● DATA SECTION
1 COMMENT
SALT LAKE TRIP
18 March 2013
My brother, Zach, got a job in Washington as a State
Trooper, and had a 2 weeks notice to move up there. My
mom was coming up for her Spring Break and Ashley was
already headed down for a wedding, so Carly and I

● ACTIVITY
Only the lines from the one with "mom was coming" through the final line above should be repeated, each exactly as written.

● WORKED SOLUTION
mom was coming up for her Spring Break and Ashley was
already headed down for a wedding, so Carly and I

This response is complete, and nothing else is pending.